Ungewöhnliches Klimaprojekt: Ecuadors bekommt Geld für Öl-Förderverzicht

Deutschland plant die Teilnahme an einem ungewöhnlichen Umweltschutz-Projekt in Ecuador: Das südamerikanische Land soll Geld dafür erhalten, dass es auf die Förderung von Öl verzichtet. Denn zahlreiche Ölvorkommen des Landes liegen in einem Regenwaldgebiet, welches zum Biosphärenreservat erklärt wurde.

Strompreise© Andre Bonn / Fotolia.com

Orellana (afp/red) - Die Verhandlungen über eine Unterstützung der Bundesregierung sollen im September beginnen, wie der deutsche Botschafter in Quito, Peter Linder, am Samstag mitteilte. Staaten, Investoren und Privatleute sollen Ecuador insgesamt 3,6 Milliarden US-Dollar (gut 2,8 Milliarden Euro) dafür zahlen, dass die Erdölvorräte des im Yasuní-Nationalpark gelegenen Regenwald-Gebietes Ishpingo-Tiputini-Tambococha (ITT) nicht ausgebeutet werden. Die Summe entspricht der Hälfte der möglichen Einnahmen durch die Ölförderung.

"Wir sind sehr zufrieden, dass Sie Deutschland als Partner ausgewählt haben", sagte Linder bei einem Besuch in der östlichen Provinz Orellana, in der ein Teil des Yasuní-Nationalparks liegt. Der Diplomat fügte hinzu, dass sich die deutsche Gesellschaft für Technische Zusammenarbeit (GTZ) bereits mit wissenschaftlichen Untersuchungen und Machbarkeitsstudien an der Yasuní-ITT-Initiative beteilige.

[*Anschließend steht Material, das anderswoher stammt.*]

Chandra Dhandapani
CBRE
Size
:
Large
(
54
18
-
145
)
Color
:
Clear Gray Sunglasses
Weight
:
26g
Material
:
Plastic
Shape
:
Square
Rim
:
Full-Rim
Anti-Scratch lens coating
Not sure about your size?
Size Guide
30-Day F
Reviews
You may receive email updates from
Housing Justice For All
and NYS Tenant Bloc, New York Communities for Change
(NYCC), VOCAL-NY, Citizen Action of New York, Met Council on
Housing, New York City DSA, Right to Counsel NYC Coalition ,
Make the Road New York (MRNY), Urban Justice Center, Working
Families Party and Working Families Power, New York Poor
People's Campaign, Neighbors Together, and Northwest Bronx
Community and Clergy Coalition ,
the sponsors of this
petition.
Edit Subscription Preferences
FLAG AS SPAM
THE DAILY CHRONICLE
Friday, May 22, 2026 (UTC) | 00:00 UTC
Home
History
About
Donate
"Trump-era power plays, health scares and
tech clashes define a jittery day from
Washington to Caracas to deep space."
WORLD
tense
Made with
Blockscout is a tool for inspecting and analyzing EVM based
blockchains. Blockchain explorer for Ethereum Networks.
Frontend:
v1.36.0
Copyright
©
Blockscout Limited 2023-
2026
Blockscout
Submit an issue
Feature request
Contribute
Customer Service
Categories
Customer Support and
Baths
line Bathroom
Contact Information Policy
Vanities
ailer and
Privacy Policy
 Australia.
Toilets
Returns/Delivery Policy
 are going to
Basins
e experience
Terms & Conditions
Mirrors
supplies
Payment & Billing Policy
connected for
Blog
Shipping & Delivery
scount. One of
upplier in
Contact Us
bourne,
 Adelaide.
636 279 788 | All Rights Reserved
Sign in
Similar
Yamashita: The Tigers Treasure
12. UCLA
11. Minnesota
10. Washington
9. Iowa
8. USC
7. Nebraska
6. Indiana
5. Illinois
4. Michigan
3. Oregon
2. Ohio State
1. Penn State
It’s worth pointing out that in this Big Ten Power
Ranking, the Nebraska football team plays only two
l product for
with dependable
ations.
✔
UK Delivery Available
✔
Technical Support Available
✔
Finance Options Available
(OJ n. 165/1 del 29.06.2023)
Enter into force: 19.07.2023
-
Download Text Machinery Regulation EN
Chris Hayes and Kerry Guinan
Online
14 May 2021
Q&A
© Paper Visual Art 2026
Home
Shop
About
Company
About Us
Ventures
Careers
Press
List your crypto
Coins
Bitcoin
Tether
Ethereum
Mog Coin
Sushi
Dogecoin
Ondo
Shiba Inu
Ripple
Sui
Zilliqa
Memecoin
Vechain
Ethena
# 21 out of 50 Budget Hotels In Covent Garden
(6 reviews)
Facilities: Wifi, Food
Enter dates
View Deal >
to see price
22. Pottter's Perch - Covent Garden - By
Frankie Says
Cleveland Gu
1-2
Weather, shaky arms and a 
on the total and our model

Regenwald und Klima schützen

Die Regierung in Quito hatte Anfang August zusammen mit dem Entwicklungsprogramm der Vereinten Nationen (UNDP) einen Treuhandfonds eingerichtet, in den die Mittel für die Initiative fließen sollen. Das Projekt soll die Zerstörung des Regenwaldes eindämmen und dem Kampf gegen den Klimawandel zugute kommen. Nach Angaben aus Ecuador wird durch den Verzicht auf die Erdölförderung verhindert, dass 407 Millionen Tonnen klimaschädliches CO2 in die Atmosphäre gelangen.

Der Yasuní-Nationalpark wurde 1989 von der UNESCO zum Biosphärenreservat erklärt. Im Boden des Gebiets lagern nach Angaben der Regierung 20 Prozent der ecuadorianischen Erdölvorräte. In dem Regenwald-Gebiet leben aber auch die letzten nomadischen Indianer des Landes, die für ihren selbstgewählten Rückzug von der Zivilisation bekannt seien. Zudem gibt es dort eine sehr große Artenvielfalt.